* Job item
Every line below must be copied as written, except for pictures.

[Hardware design source data]
□ □ □ □ □ □ □

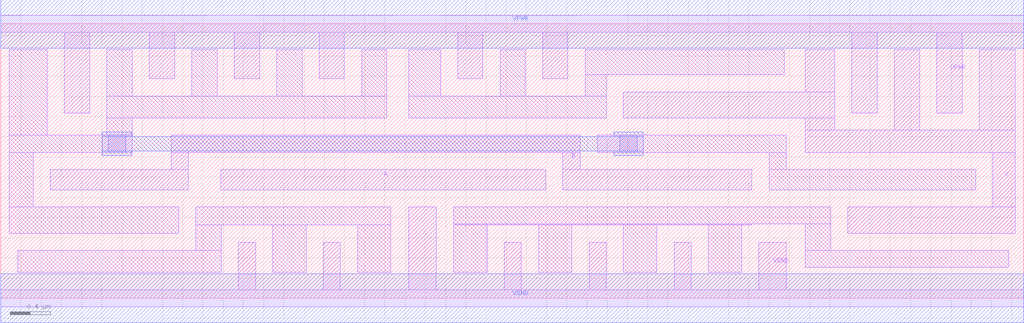
<source format=lef>
# Copyright 2020 The SkyWater PDK Authors
#
# Licensed under the Apache License, Version 2.0 (the "License");
# you may not use this file except in compliance with the License.
# You may obtain a copy of the License at
#
#     https://www.apache.org/licenses/LICENSE-2.0
#
# Unless required by applicable law or agreed to in writing, software
# distributed under the License is distributed on an "AS IS" BASIS,
# WITHOUT WARRANTIES OR CONDITIONS OF ANY KIND, either express or implied.
# See the License for the specific language governing permissions and
# limitations under the License.
#
# SPDX-License-Identifier: Apache-2.0

VERSION 5.5 ;
NAMESCASESENSITIVE ON ;
BUSBITCHARS "[]" ;
DIVIDERCHAR "/" ;
MACRO sky130_fd_sc_hd__xnor2_4
  CLASS CORE ;
  SOURCE USER ;
  ORIGIN  0.000000  0.000000 ;
  SIZE  10.12000 BY  2.720000 ;
  SYMMETRY X Y R90 ;
  SITE unithd ;
  PIN A
    ANTENNAGATEAREA  1.980000 ;
    DIRECTION INPUT ;
    USE SIGNAL ;
    PORT
      LAYER li1 ;
        RECT 2.175000 1.075000 5.390000 1.275000 ;
    END
  END A
  PIN B
    ANTENNAGATEAREA  1.980000 ;
    DIRECTION INPUT ;
    USE SIGNAL ;
    PORT
      LAYER li1 ;
        RECT 0.490000 1.075000 1.855000 1.275000 ;
        RECT 1.685000 1.275000 1.855000 1.445000 ;
        RECT 1.685000 1.445000 5.730000 1.615000 ;
        RECT 5.560000 1.075000 7.430000 1.275000 ;
        RECT 5.560000 1.275000 5.730000 1.445000 ;
    END
  END B
  PIN Y
    ANTENNADIFFAREA  1.721000 ;
    DIRECTION OUTPUT ;
    USE SIGNAL ;
    PORT
      LAYER li1 ;
        RECT 6.160000 1.785000  8.250000 2.045000 ;
        RECT 7.960000 1.445000 10.035000 1.665000 ;
        RECT 7.960000 1.665000  8.250000 1.785000 ;
        RECT 7.960000 2.045000  8.250000 2.465000 ;
        RECT 8.380000 0.645000 10.035000 0.905000 ;
        RECT 8.840000 1.665000  9.090000 2.465000 ;
        RECT 9.680000 1.665000 10.035000 2.465000 ;
        RECT 9.815000 0.905000 10.035000 1.445000 ;
    END
  END Y
  PIN VGND
    DIRECTION INOUT ;
    SHAPE ABUTMENT ;
    USE GROUND ;
    PORT
      LAYER li1 ;
        RECT 0.000000 -0.085000 10.120000 0.085000 ;
        RECT 2.350000  0.085000  2.520000 0.555000 ;
        RECT 3.190000  0.085000  3.360000 0.555000 ;
        RECT 4.035000  0.085000  4.310000 0.905000 ;
        RECT 4.980000  0.085000  5.150000 0.555000 ;
        RECT 5.820000  0.085000  5.990000 0.555000 ;
        RECT 6.660000  0.085000  6.830000 0.555000 ;
        RECT 7.500000  0.085000  7.770000 0.555000 ;
    END
    PORT
      LAYER met1 ;
        RECT 0.000000 -0.240000 10.120000 0.240000 ;
    END
  END VGND
  PIN VNB
    DIRECTION INOUT ;
    USE GROUND ;
    PORT
    END
  END VNB
  PIN VPB
    DIRECTION INOUT ;
    USE POWER ;
    PORT
    END
  END VPB
  PIN VPWR
    DIRECTION INOUT ;
    SHAPE ABUTMENT ;
    USE POWER ;
    PORT
      LAYER li1 ;
        RECT 0.000000 2.635000 10.120000 2.805000 ;
        RECT 0.630000 1.835000  0.880000 2.635000 ;
        RECT 1.470000 2.175000  1.720000 2.635000 ;
        RECT 2.310000 2.175000  2.560000 2.635000 ;
        RECT 3.150000 2.175000  3.400000 2.635000 ;
        RECT 4.520000 2.175000  4.770000 2.635000 ;
        RECT 5.360000 2.175000  5.610000 2.635000 ;
        RECT 8.420000 1.835000  8.670000 2.635000 ;
        RECT 9.260000 1.835000  9.510000 2.635000 ;
    END
    PORT
      LAYER met1 ;
        RECT 0.000000 2.480000 10.120000 2.960000 ;
    END
  END VPWR
  OBS
    LAYER li1 ;
      RECT 0.085000 0.645000 1.760000 0.905000 ;
      RECT 0.085000 0.905000 0.320000 1.445000 ;
      RECT 0.085000 1.445000 1.300000 1.615000 ;
      RECT 0.085000 1.615000 0.460000 2.465000 ;
      RECT 0.170000 0.255000 2.180000 0.475000 ;
      RECT 1.050000 1.615000 1.300000 1.785000 ;
      RECT 1.050000 1.785000 3.820000 2.005000 ;
      RECT 1.050000 2.005000 1.300000 2.465000 ;
      RECT 1.890000 2.005000 2.140000 2.465000 ;
      RECT 1.930000 0.475000 2.180000 0.725000 ;
      RECT 1.930000 0.725000 3.860000 0.905000 ;
      RECT 2.690000 0.255000 3.020000 0.725000 ;
      RECT 2.730000 2.005000 2.980000 2.465000 ;
      RECT 3.530000 0.255000 3.860000 0.725000 ;
      RECT 3.570000 2.005000 3.820000 2.465000 ;
      RECT 4.035000 1.785000 5.990000 2.005000 ;
      RECT 4.035000 2.005000 4.350000 2.465000 ;
      RECT 4.480000 0.255000 4.810000 0.725000 ;
      RECT 4.480000 0.725000 7.430000 0.735000 ;
      RECT 4.480000 0.735000 8.210000 0.905000 ;
      RECT 4.940000 2.005000 5.190000 2.465000 ;
      RECT 5.320000 0.255000 5.650000 0.725000 ;
      RECT 5.780000 2.005000 5.990000 2.215000 ;
      RECT 5.780000 2.215000 7.750000 2.465000 ;
      RECT 5.900000 1.445000 7.770000 1.615000 ;
      RECT 6.160000 0.255000 6.490000 0.725000 ;
      RECT 7.000000 0.255000 7.330000 0.725000 ;
      RECT 7.600000 1.075000 9.645000 1.275000 ;
      RECT 7.600000 1.275000 7.770000 1.445000 ;
      RECT 7.960000 0.305000 9.970000 0.475000 ;
      RECT 7.960000 0.475000 8.210000 0.735000 ;
    LAYER mcon ;
      RECT 1.065000 1.445000 1.235000 1.615000 ;
      RECT 6.125000 1.445000 6.295000 1.615000 ;
    LAYER met1 ;
      RECT 1.005000 1.415000 1.295000 1.460000 ;
      RECT 1.005000 1.460000 6.355000 1.600000 ;
      RECT 1.005000 1.600000 1.295000 1.645000 ;
      RECT 6.065000 1.415000 6.355000 1.460000 ;
      RECT 6.065000 1.600000 6.355000 1.645000 ;
  END
END sky130_fd_sc_hd__xnor2_4
END LIBRARY

</source>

□ □ □ □ □ □ □

* Response for this exercise
<source format=lef>
# Copyright 2020 The SkyWater PDK Authors
#
# Licensed under the Apache License, Version 2.0 (the "License");
# you may not use this file except in compliance with the License.
# You may obtain a copy of the License at
#
#     https://www.apache.org/licenses/LICENSE-2.0
#
# Unless required by applicable law or agreed to in writing, software
# distributed under the License is distributed on an "AS IS" BASIS,
# WITHOUT WARRANTIES OR CONDITIONS OF ANY KIND, either express or implied.
# See the License for the specific language governing permissions and
# limitations under the License.
#
# SPDX-License-Identifier: Apache-2.0

VERSION 5.5 ;
NAMESCASESENSITIVE ON ;
BUSBITCHARS "[]" ;
DIVIDERCHAR "/" ;
MACRO sky130_fd_sc_hd__xnor2_4
  CLASS CORE ;
  SOURCE USER ;
  ORIGIN  0.000000  0.000000 ;
  SIZE  10.12000 BY  2.720000 ;
  SYMMETRY X Y R90 ;
  SITE unithd ;
  PIN A
    ANTENNAGATEAREA  1.980000 ;
    DIRECTION INPUT ;
    USE SIGNAL ;
    PORT
      LAYER li1 ;
        RECT 2.175000 1.075000 5.390000 1.275000 ;
    END
  END A
  PIN B
    ANTENNAGATEAREA  1.980000 ;
    DIRECTION INPUT ;
    USE SIGNAL ;
    PORT
      LAYER li1 ;
        RECT 0.490000 1.075000 1.855000 1.275000 ;
        RECT 1.685000 1.275000 1.855000 1.445000 ;
        RECT 1.685000 1.445000 5.730000 1.615000 ;
        RECT 5.560000 1.075000 7.430000 1.275000 ;
        RECT 5.560000 1.275000 5.730000 1.445000 ;
    END
  END B
  PIN Y
    ANTENNADIFFAREA  1.721000 ;
    DIRECTION OUTPUT ;
    USE SIGNAL ;
    PORT
      LAYER li1 ;
        RECT 6.160000 1.785000  8.250000 2.045000 ;
        RECT 7.960000 1.445000 10.035000 1.665000 ;
        RECT 7.960000 1.665000  8.250000 1.785000 ;
        RECT 7.960000 2.045000  8.250000 2.465000 ;
        RECT 8.380000 0.645000 10.035000 0.905000 ;
        RECT 8.840000 1.665000  9.090000 2.465000 ;
        RECT 9.680000 1.665000 10.035000 2.465000 ;
        RECT 9.815000 0.905000 10.035000 1.445000 ;
    END
  END Y
  PIN VGND
    DIRECTION INOUT ;
    SHAPE ABUTMENT ;
    USE GROUND ;
    PORT
      LAYER li1 ;
        RECT 0.000000 -0.085000 10.120000 0.085000 ;
        RECT 2.350000  0.085000  2.520000 0.555000 ;
        RECT 3.190000  0.085000  3.360000 0.555000 ;
        RECT 4.035000  0.085000  4.310000 0.905000 ;
        RECT 4.980000  0.085000  5.150000 0.555000 ;
        RECT 5.820000  0.085000  5.990000 0.555000 ;
        RECT 6.660000  0.085000  6.830000 0.555000 ;
        RECT 7.500000  0.085000  7.770000 0.555000 ;
    END
    PORT
      LAYER met1 ;
        RECT 0.000000 -0.240000 10.120000 0.240000 ;
    END
  END VGND
  PIN VNB
    DIRECTION INOUT ;
    USE GROUND ;
    PORT
    END
  END VNB
  PIN VPB
    DIRECTION INOUT ;
    USE POWER ;
    PORT
    END
  END VPB
  PIN VPWR
    DIRECTION INOUT ;
    SHAPE ABUTMENT ;
    USE POWER ;
    PORT
      LAYER li1 ;
        RECT 0.000000 2.635000 10.120000 2.805000 ;
        RECT 0.630000 1.835000  0.880000 2.635000 ;
        RECT 1.470000 2.175000  1.720000 2.635000 ;
        RECT 2.310000 2.175000  2.560000 2.635000 ;
        RECT 3.150000 2.175000  3.400000 2.635000 ;
        RECT 4.520000 2.175000  4.770000 2.635000 ;
        RECT 5.360000 2.175000  5.610000 2.635000 ;
        RECT 8.420000 1.835000  8.670000 2.635000 ;
        RECT 9.260000 1.835000  9.510000 2.635000 ;
    END
    PORT
      LAYER met1 ;
        RECT 0.000000 2.480000 10.120000 2.960000 ;
    END
  END VPWR
  OBS
    LAYER li1 ;
      RECT 0.085000 0.645000 1.760000 0.905000 ;
      RECT 0.085000 0.905000 0.320000 1.445000 ;
      RECT 0.085000 1.445000 1.300000 1.615000 ;
      RECT 0.085000 1.615000 0.460000 2.465000 ;
      RECT 0.170000 0.255000 2.180000 0.475000 ;
      RECT 1.050000 1.615000 1.300000 1.785000 ;
      RECT 1.050000 1.785000 3.820000 2.005000 ;
      RECT 1.050000 2.005000 1.300000 2.465000 ;
      RECT 1.890000 2.005000 2.140000 2.465000 ;
      RECT 1.930000 0.475000 2.180000 0.725000 ;
      RECT 1.930000 0.725000 3.860000 0.905000 ;
      RECT 2.690000 0.255000 3.020000 0.725000 ;
      RECT 2.730000 2.005000 2.980000 2.465000 ;
      RECT 3.530000 0.255000 3.860000 0.725000 ;
      RECT 3.570000 2.005000 3.820000 2.465000 ;
      RECT 4.035000 1.785000 5.990000 2.005000 ;
      RECT 4.035000 2.005000 4.350000 2.465000 ;
      RECT 4.480000 0.255000 4.810000 0.725000 ;
      RECT 4.480000 0.725000 7.430000 0.735000 ;
      RECT 4.480000 0.735000 8.210000 0.905000 ;
      RECT 4.940000 2.005000 5.190000 2.465000 ;
      RECT 5.320000 0.255000 5.650000 0.725000 ;
      RECT 5.780000 2.005000 5.990000 2.215000 ;
      RECT 5.780000 2.215000 7.750000 2.465000 ;
      RECT 5.900000 1.445000 7.770000 1.615000 ;
      RECT 6.160000 0.255000 6.490000 0.725000 ;
      RECT 7.000000 0.255000 7.330000 0.725000 ;
      RECT 7.600000 1.075000 9.645000 1.275000 ;
      RECT 7.600000 1.275000 7.770000 1.445000 ;
      RECT 7.960000 0.305000 9.970000 0.475000 ;
      RECT 7.960000 0.475000 8.210000 0.735000 ;
    LAYER mcon ;
      RECT 1.065000 1.445000 1.235000 1.615000 ;
      RECT 6.125000 1.445000 6.295000 1.615000 ;
    LAYER met1 ;
      RECT 1.005000 1.415000 1.295000 1.460000 ;
      RECT 1.005000 1.460000 6.355000 1.600000 ;
      RECT 1.005000 1.600000 1.295000 1.645000 ;
      RECT 6.065000 1.415000 6.355000 1.460000 ;
      RECT 6.065000 1.600000 6.355000 1.645000 ;
  END
END sky130_fd_sc_hd__xnor2_4
END LIBRARY

</source>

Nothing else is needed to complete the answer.